[Task directions] Each line below should be repeated exactly, but no picture should be carried over.

[Data below]
[Start of Attachment]
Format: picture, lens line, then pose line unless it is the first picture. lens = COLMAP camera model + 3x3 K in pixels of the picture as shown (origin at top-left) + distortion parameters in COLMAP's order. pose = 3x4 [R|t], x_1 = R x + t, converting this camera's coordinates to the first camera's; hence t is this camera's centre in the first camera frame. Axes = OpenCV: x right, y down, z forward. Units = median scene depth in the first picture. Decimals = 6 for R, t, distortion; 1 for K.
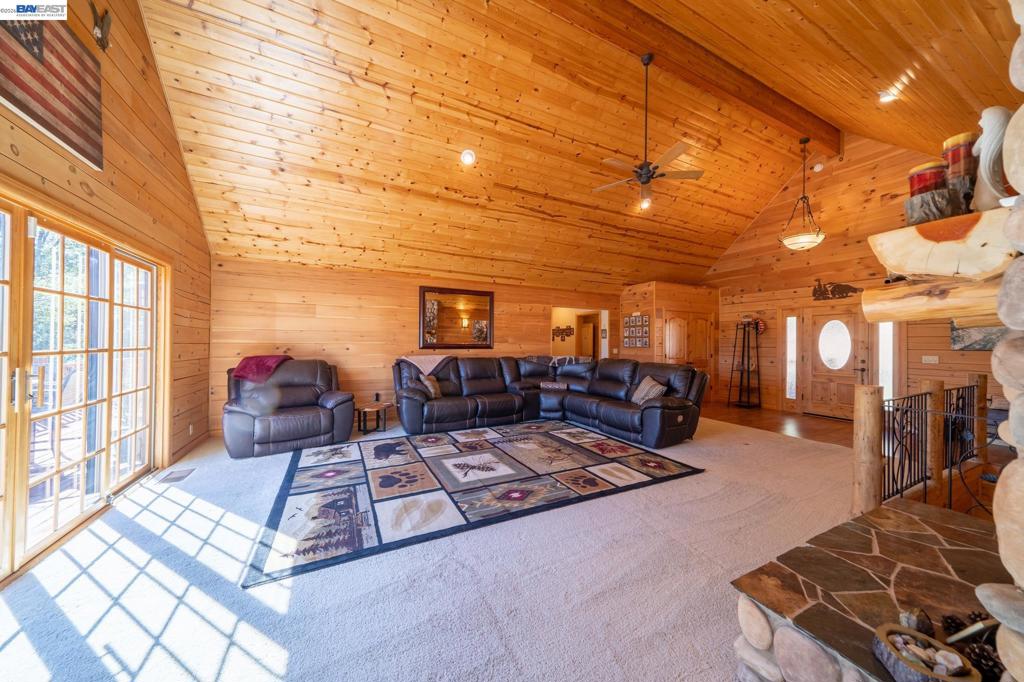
lens RADIAL K [[352.6, 0, 509.8], [0, 352.6, 350.2], [0, 0, 1]] dist [0.008020, -0.000946]
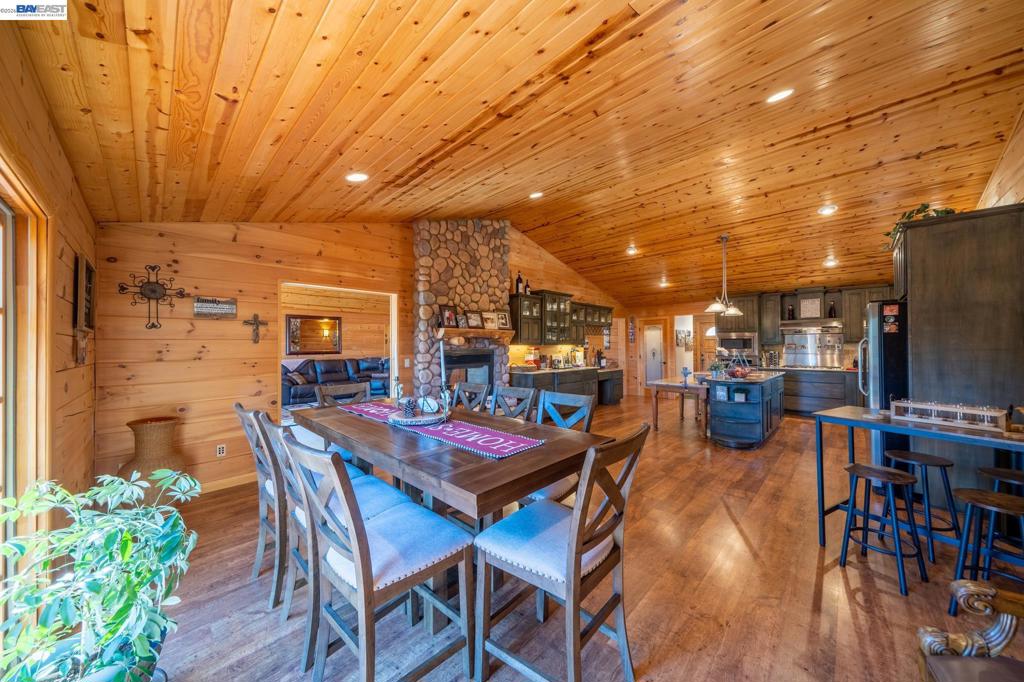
lens RADIAL K [[352.6, 0, 515.3], [0, 352.6, 342.0], [0, 0, 1]] dist [0.008020, -0.000946]
pose [[0.940147, -0.016341, 0.340378, 0.195312], [0.027831, 0.999195, -0.028899, 0.013978], [-0.339632, 0.036643, 0.939844, -0.976567]]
[End of Attachment]
[Response area]
Format: picture, lens line, then pose line unless it is the first picture. lens = COLMAP camera model + 3x3 K in pixels of the picture as shown (origin at top-left) + distortion parameters in COLMAP's order. pose = 3x4 [R|t], x_1 = R x + t, converting this camera's coordinates to the first camera's; hence t is this camera's centre in the first camera frame. Axes = OpenCV: x right, y down, z forward. Units = median scene depth in the first picture. Decimals = 6 for R, t, distortion; 1 for K.
lens RADIAL K [[352.6, 0, 509.8], [0, 352.6, 350.2], [0, 0, 1]] dist [0.008020, -0.000946]
lens RADIAL K [[352.6, 0, 515.3], [0, 352.6, 342.0], [0, 0, 1]] dist [0.008020, -0.000946]
pose [[0.940147, -0.016341, 0.340378, 0.195312], [0.027831, 0.999195, -0.028899, 0.013978], [-0.339632, 0.036643, 0.939844, -0.976567]]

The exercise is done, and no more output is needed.